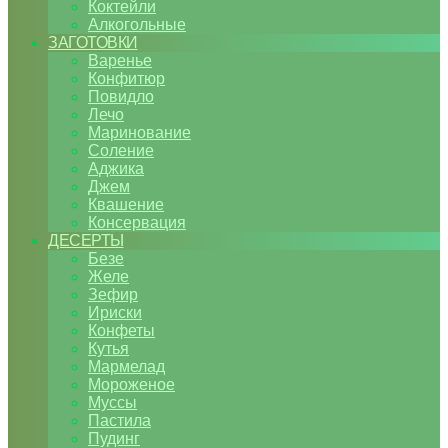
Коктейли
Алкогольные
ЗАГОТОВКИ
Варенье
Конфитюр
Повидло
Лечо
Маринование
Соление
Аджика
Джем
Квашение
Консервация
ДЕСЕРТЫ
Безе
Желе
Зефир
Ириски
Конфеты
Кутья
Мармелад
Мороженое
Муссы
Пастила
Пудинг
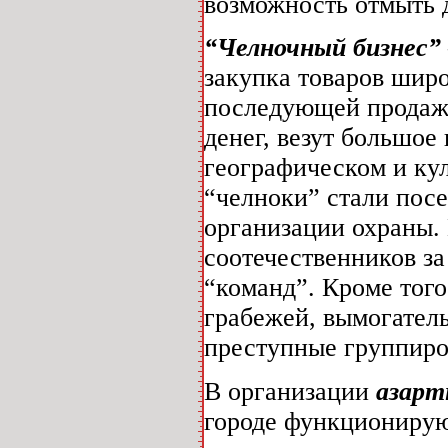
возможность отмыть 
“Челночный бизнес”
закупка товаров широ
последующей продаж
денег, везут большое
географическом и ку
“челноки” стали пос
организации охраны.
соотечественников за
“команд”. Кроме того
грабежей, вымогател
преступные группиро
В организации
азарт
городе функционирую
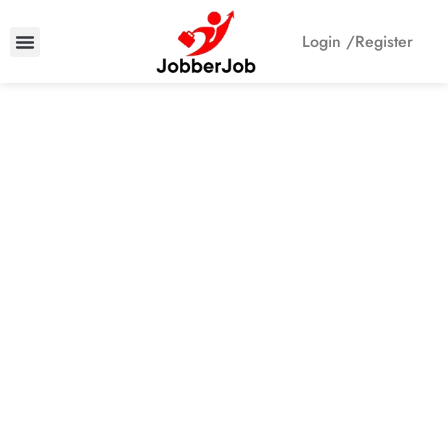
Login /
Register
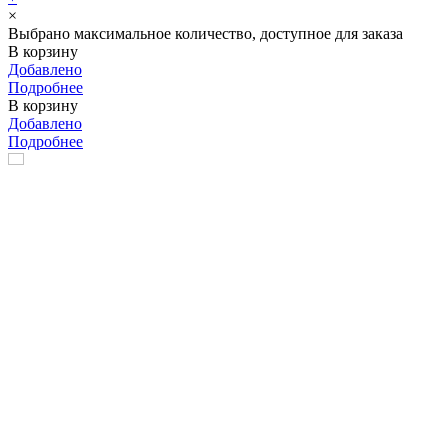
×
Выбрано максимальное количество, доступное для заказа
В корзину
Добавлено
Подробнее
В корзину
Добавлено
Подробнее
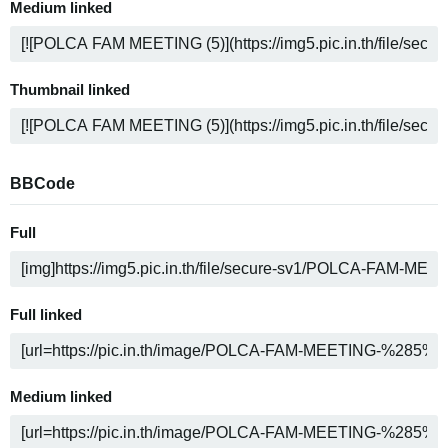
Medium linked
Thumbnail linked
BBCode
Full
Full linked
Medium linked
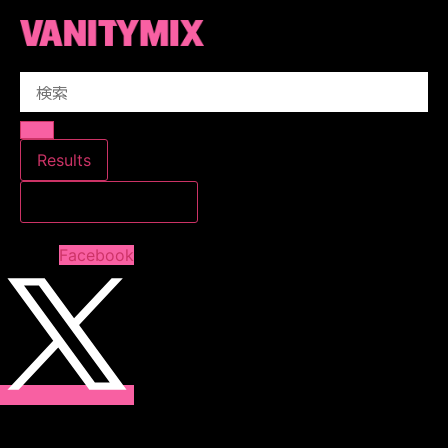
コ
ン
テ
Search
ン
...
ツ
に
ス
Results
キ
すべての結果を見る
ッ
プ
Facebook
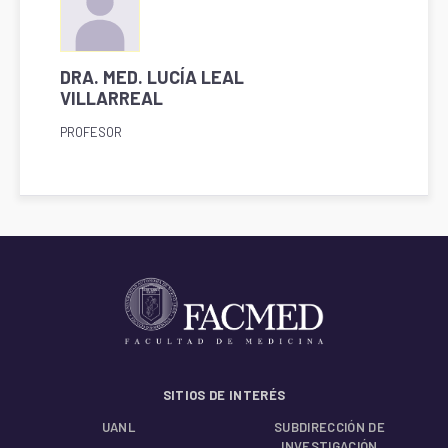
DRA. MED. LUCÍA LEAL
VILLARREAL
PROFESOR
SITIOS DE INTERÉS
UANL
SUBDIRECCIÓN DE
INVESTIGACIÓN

EXERCISE INSTRUCTIONS. Wherever an image appears, omit it, and retype everything else in the entries exactly.

ANSWER AREA.
Коктейли
Алкогольные
ЗАГОТОВКИ
Варенье
Конфитюр
Повидло
Лечо
Маринование
Соление
Аджика
Джем
Квашение
Консервация
ДЕСЕРТЫ
Безе
Желе
Зефир
Ириски
Конфеты
Кутья
Мармелад
Мороженое
Муссы
Пастила
Пудинг
возможность отмыть 
“Челночный бизнес”
закупка товаров широ
последующей продаж
денег, везут большое
географическом и ку
“челноки” стали пос
организации охраны.
соотечественников за
“команд”. Кроме того
грабежей, вымогател
преступные группиро
В организации
азарт
городе функционирую
Login /
Register
×
Выбрано максимальное количество, доступное для заказа
В корзину
Добавлено
Подробнее
В корзину
Добавлено
Подробнее
Medium linked
Thumbnail linked
BBCode
Full
Full linked
Medium linked
コ
ン
テ
Search
ン
...
ツ
に
ス
Results
キ
すべての結果を見る
ッ
プ
Facebook
DRA. MED. LUCÍA LEAL
VILLARREAL
PROFESOR
SITIOS DE INTERÉS
UANL
SUBDIRECCIÓN DE
INVESTIGACIÓN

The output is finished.